WHAT IS REQUIRED: What is needed is an exact copy of the records below, minus any pictures.

Start of DATA TO EXAMINE

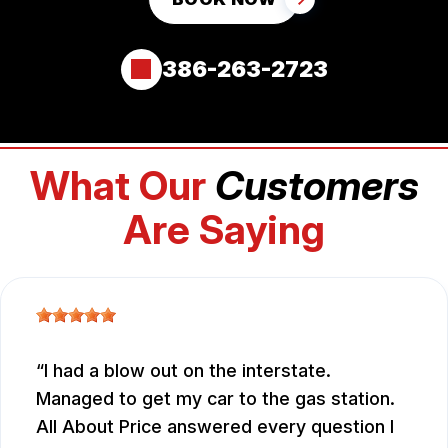
386-263-2723
What Our
Customers
Are Saying
I had a blow out on the interstate.
Managed to get my car to the gas station.
All About Price answered every question I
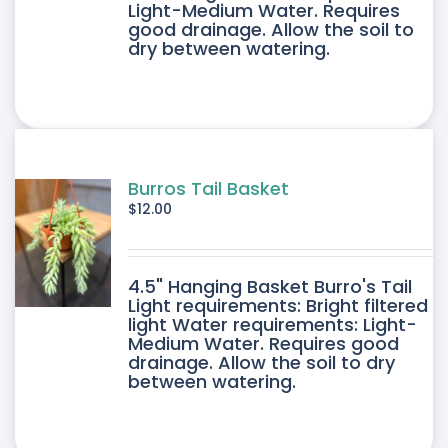
Light-Medium Water. Requires
good drainage. Allow the soil to
dry between watering.
Burros Tail Basket
$
12.00
4.5" Hanging Basket Burro's Tail
Light requirements: Bright filtered
light Water requirements: Light-
Medium Water. Requires good
drainage. Allow the soil to dry
between watering.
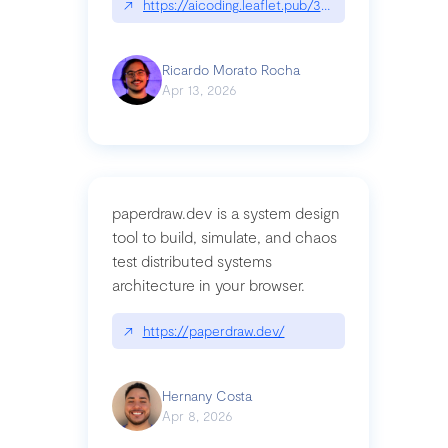
↗
https://aicoding.leaflet.pub/3mbrvhyye4k2e
Ricardo Morato Rocha
Apr 13, 2026
paperdraw.dev is a system design
tool to build, simulate, and chaos
test distributed systems
architecture in your browser.
↗
https://paperdraw.dev/
Hernany Costa
Apr 8, 2026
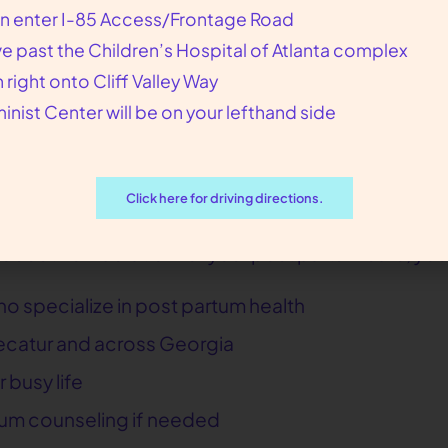
hysical and emotional well-being
n enter I-85 Access/Frontage Road
ep, and self-care
ve past the Children’s Hospital of Atlanta complex
n right onto Cliff Valley Way
nd contraceptive options
inist Center will be on your lefthand side
nity resources as needed
s
that address common questions about recovery,
Click here for driving directions.
ductive Liberation for your post partum care, you
o specialize in post partum health
n Decatur and across Georgia
 busy life
um counseling if needed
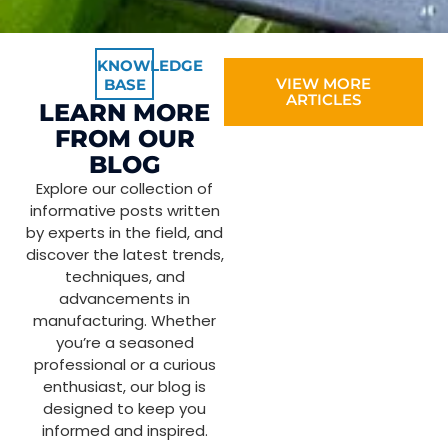
KNOWLEDGE
VIEW MORE
BASE
ARTICLES
LEARN MORE
FROM OUR
BLOG
Explore our collection of
informative posts written
by experts in the field, and
discover the latest trends,
techniques, and
advancements in
manufacturing. Whether
you’re a seasoned
professional or a curious
enthusiast, our blog is
designed to keep you
informed and inspired.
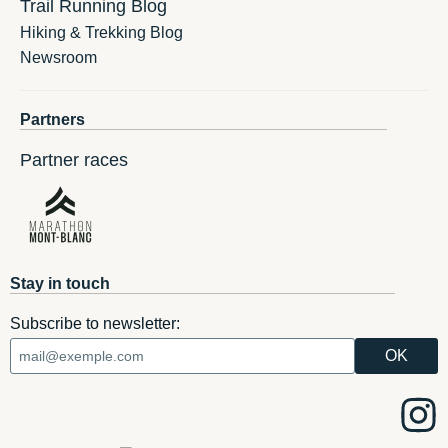
Trail Running Blog
Hiking & Trekking Blog
Newsroom
Partners
Partner races
Stay in touch
Subscribe to newsletter:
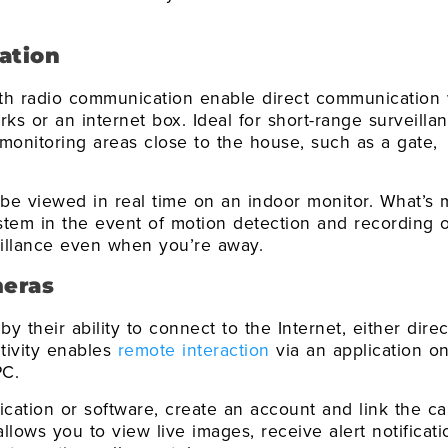
ation
ith radio communication enable direct communication 
ks or an internet box. Ideal for short-range surveillan
 monitoring areas close to the house, such as a gate,
be viewed in real time on an indoor monitor. What’s 
stem in the event of motion detection and recording 
eillance even when you’re away.
meras
y their ability to connect to the Internet, either direc
ctivity enables
remote interaction
via an application o
PC.
lication or software, create an account and link the c
allows you to view live images, receive alert notificati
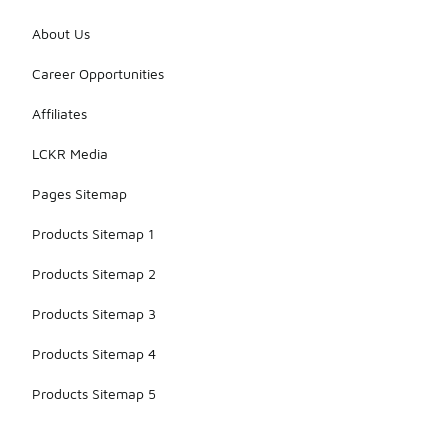
About Us
Career Opportunities
Affiliates
LCKR Media
Pages Sitemap
Products Sitemap 1
Products Sitemap 2
Products Sitemap 3
Products Sitemap 4
Products Sitemap 5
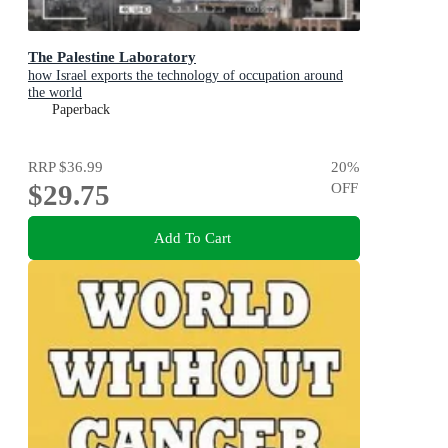
The Palestine Laboratory
how Israel exports the technology of occupation around
the world
Paperback
RRP
$36.99
20
%
$29.75
OFF
Add To Cart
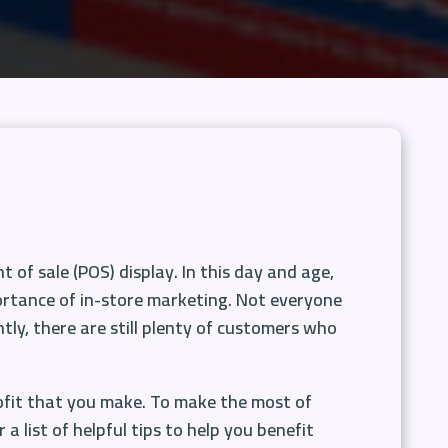
 of sale (POS) display. In this day and age,
mportance of in-store marketing. Not everyone
ntly, there are still plenty of customers who
ofit that you make. To make the most of
 list of helpful tips to help you benefit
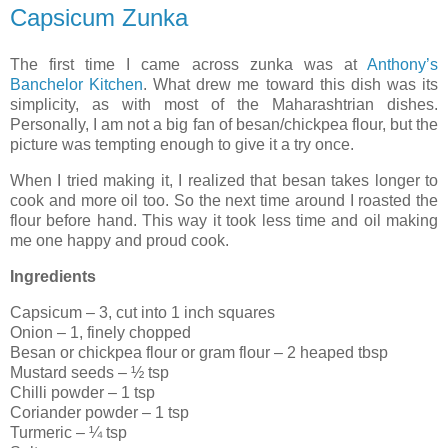
Capsicum Zunka
The first time I came across zunka was at
Anthony’s
Banchelor Kitchen
. What drew me toward this dish was its
simplicity, as with most of the Maharashtrian dishes.
Personally, I am not a big fan of besan/chickpea flour, but the
picture was tempting enough to give it a try once.
When I tried making it, I realized that besan takes longer to
cook and more oil too. So the next time around I roasted the
flour before hand. This way it took less time and oil making
me one happy and proud cook.
Ingredients
Capsicum – 3, cut into 1 inch squares
Onion – 1, finely chopped
Besan or chickpea flour or gram flour – 2 heaped tbsp
Mustard seeds – ½ tsp
Chilli powder – 1 tsp
Coriander powder – 1 tsp
Turmeric – ¼ tsp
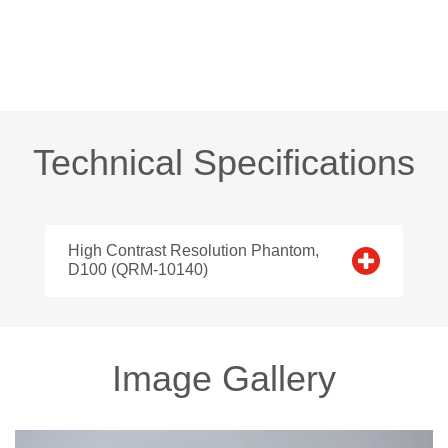
Technical Specifications
High Contrast Resolution Phantom,
D100 (QRM-10140)
Image Gallery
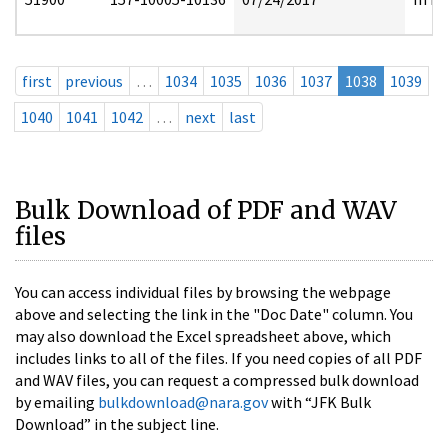
first
previous
…
1034
1035
1036
1037
1038
1039
1040
1041
1042
…
next
last
Bulk Download of PDF and WAV
files
You can access individual files by browsing the webpage
above and selecting the link in the "Doc Date" column. You
may also download the Excel spreadsheet above, which
includes links to all of the files. If you need copies of all PDF
and WAV files, you can request a compressed bulk download
by emailing
bulkdownload@nara.gov
with “JFK Bulk
Download” in the subject line.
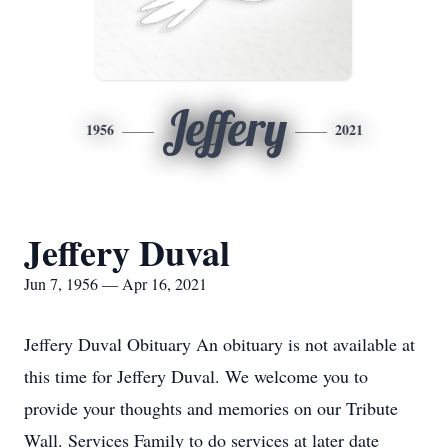
Jeffery
1956
2021
Jeffery Duval
Jun 7, 1956 — Apr 16, 2021
Jeffery Duval Obituary An obituary is not available at
this time for Jeffery Duval. We welcome you to
provide your thoughts and memories on our Tribute
Wall. Services Family to do services at later date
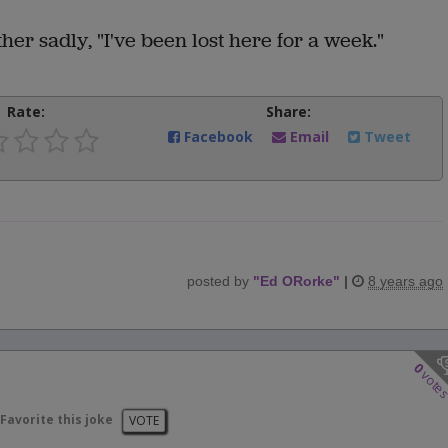
her sadly, "I've been lost here for a week."
Rate:
Share:
Facebook
Email
Tweet
posted by
"
Ed ORorke
"
|
8 years ago
0
vote
Favorite this joke
VOTE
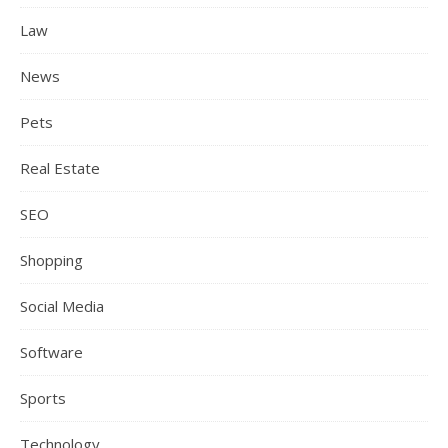
Law
News
Pets
Real Estate
SEO
Shopping
Social Media
Software
Sports
Technology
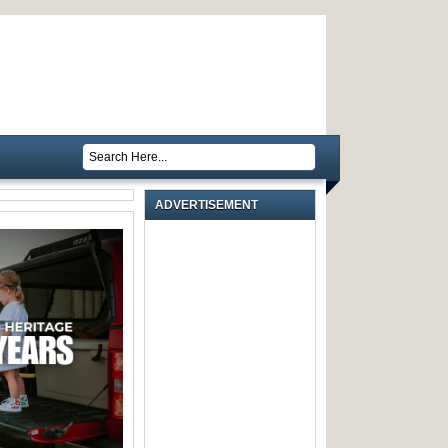
ADVERTISEMENT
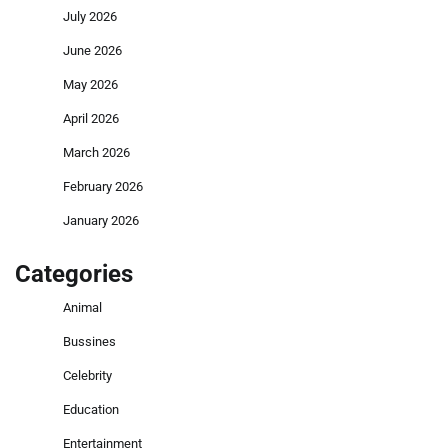
July 2026
June 2026
May 2026
April 2026
March 2026
February 2026
January 2026
Categories
Animal
Bussines
Celebrity
Education
Entertainment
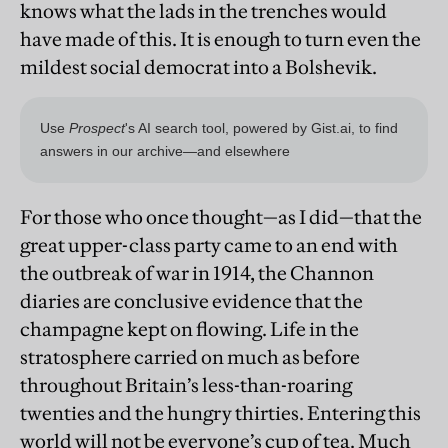
knows what the lads in the trenches would
have made of this. It is enough to turn even the
mildest social democrat into a Bolshevik.
For those who once thought—as I did—that the
great upper-class party came to an end with
the outbreak of war in 1914, the Channon
diaries are conclusive evidence that the
champagne kept on flowing. Life in the
stratosphere carried on much as before
throughout Britain’s less-than-roaring
twenties and the hungry thirties. Entering this
world will not be everyone’s cup of tea. Much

End of DATA TO EXAMINE

OUTPUT FOR THIS TASK:
386-263-2723
What Our
Customers
Are Saying
I had a blow out on the interstate.
Managed to get my car to the gas station.
All About Price answered every question I
Light-Medium Water. Requires
good drainage. Allow the soil to
dry between watering.
Burros Tail Basket
$
12.00
4.5" Hanging Basket Burro's Tail
Light requirements: Bright filtered
light Water requirements: Light-
Medium Water. Requires good
drainage. Allow the soil to dry
between watering.
↗
https://aicoding.leaflet.pub/3mbrvhyye4k2e
Ricardo Morato Rocha
Apr 13, 2026
paperdraw.dev is a system design
tool to build, simulate, and chaos
test distributed systems
architecture in your browser.
↗
https://paperdraw.dev/
Hernany Costa
Apr 8, 2026
hysical and emotional well-being
n enter I-85 Access/Frontage Road
ep, and self-care
ve past the Children’s Hospital of Atlanta complex
n right onto Cliff Valley Way
nd contraceptive options
inist Center will be on your lefthand side
nity resources as needed
s
that address common questions about recovery,
Click here for driving directions.
ductive Liberation for your post partum care, you
o specialize in post partum health
n Decatur and across Georgia
 busy life
um counseling if needed
KNOWLEDGE
VIEW MORE
BASE
ARTICLES
LEARN MORE
FROM OUR
BLOG
Explore our collection of
informative posts written
by experts in the field, and
discover the latest trends,
techniques, and
advancements in
manufacturing. Whether
you’re a seasoned
professional or a curious
enthusiast, our blog is
designed to keep you
informed and inspired.
Trail Running Blog
Hiking & Trekking Blog
Newsroom
Partners
Partner races
Stay in touch
Subscribe to newsletter:
ation
ith radio communication enable direct communication 
ks or an internet box. Ideal for short-range surveillan
 monitoring areas close to the house, such as a gate,
be viewed in real time on an indoor monitor. What’s 
stem in the event of motion detection and recording 
eillance even when you’re away.
meras
y their ability to connect to the Internet, either direc
ctivity enables
remote interaction
via an application o
PC.
lication or software, create an account and link the c
allows you to view live images, receive alert notificati
About Us
Career Opportunities
Affiliates
LCKR Media
Pages Sitemap
Products Sitemap 1
Products Sitemap 2
Products Sitemap 3
Products Sitemap 4
Products Sitemap 5
The Palestine Laboratory
how Israel exports the technology of occupation around
the world
Paperback
RRP
$36.99
20
%
$29.75
OFF
Add To Cart
 of sale (POS) display. In this day and age,
mportance of in-store marketing. Not everyone
ntly, there are still plenty of customers who
ofit that you make. To make the most of
 list of helpful tips to help you benefit
Capsicum Zunka
The first time I came across zunka was at
Anthony’s
Banchelor Kitchen
. What drew me toward this dish was its
simplicity, as with most of the Maharashtrian dishes.
Personally, I am not a big fan of besan/chickpea flour, but the
picture was tempting enough to give it a try once.
When I tried making it, I realized that besan takes longer to
cook and more oil too. So the next time around I roasted the
flour before hand. This way it took less time and oil making
me one happy and proud cook.
Ingredients
Capsicum – 3, cut into 1 inch squares
Onion – 1, finely chopped
Besan or chickpea flour or gram flour – 2 heaped tbsp
Mustard seeds – ½ tsp
Chilli powder – 1 tsp
Coriander powder – 1 tsp
Turmeric – ¼ tsp
Technical Specifications
High Contrast Resolution Phantom,
D100 (QRM-10140)
Image Gallery
first
previous
…
1034
1035
1036
1037
1038
1039
1040
1041
1042
…
next
last
Bulk Download of PDF and WAV
files
You can access individual files by browsing the webpage
above and selecting the link in the "Doc Date" column. You
may also download the Excel spreadsheet above, which
includes links to all of the files. If you need copies of all PDF
and WAV files, you can request a compressed bulk download
by emailing
bulkdownload@nara.gov
with “JFK Bulk
Download” in the subject line.
Jeffery
1956
2021
Jeffery Duval
Jun 7, 1956 — Apr 16, 2021
Jeffery Duval Obituary An obituary is not available at
this time for Jeffery Duval. We welcome you to
provide your thoughts and memories on our Tribute
Wall. Services Family to do services at later date
her sadly, "I've been lost here for a week."
Rate:
Share:
Facebook
Email
Tweet
posted by
"
Ed ORorke
"
|
8 years ago
0
vote
Favorite this joke
VOTE
Law
News
Pets
Real Estate
SEO
Shopping
Social Media
Software
Sports
Technology
ADVERTISEMENT
July 2026
June 2026
May 2026
April 2026
March 2026
February 2026
January 2026
Categories
Animal
Bussines
Celebrity
Education
Entertainment
knows what the lads in the trenches would
have made of this. It is enough to turn even the
mildest social democrat into a Bolshevik.
For those who once thought—as I did—that the
great upper-class party came to an end with
the outbreak of war in 1914, the Channon
diaries are conclusive evidence that the
champagne kept on flowing. Life in the
stratosphere carried on much as before
throughout Britain’s less-than-roaring
twenties and the hungry thirties. Entering this
world will not be everyone’s cup of tea. Much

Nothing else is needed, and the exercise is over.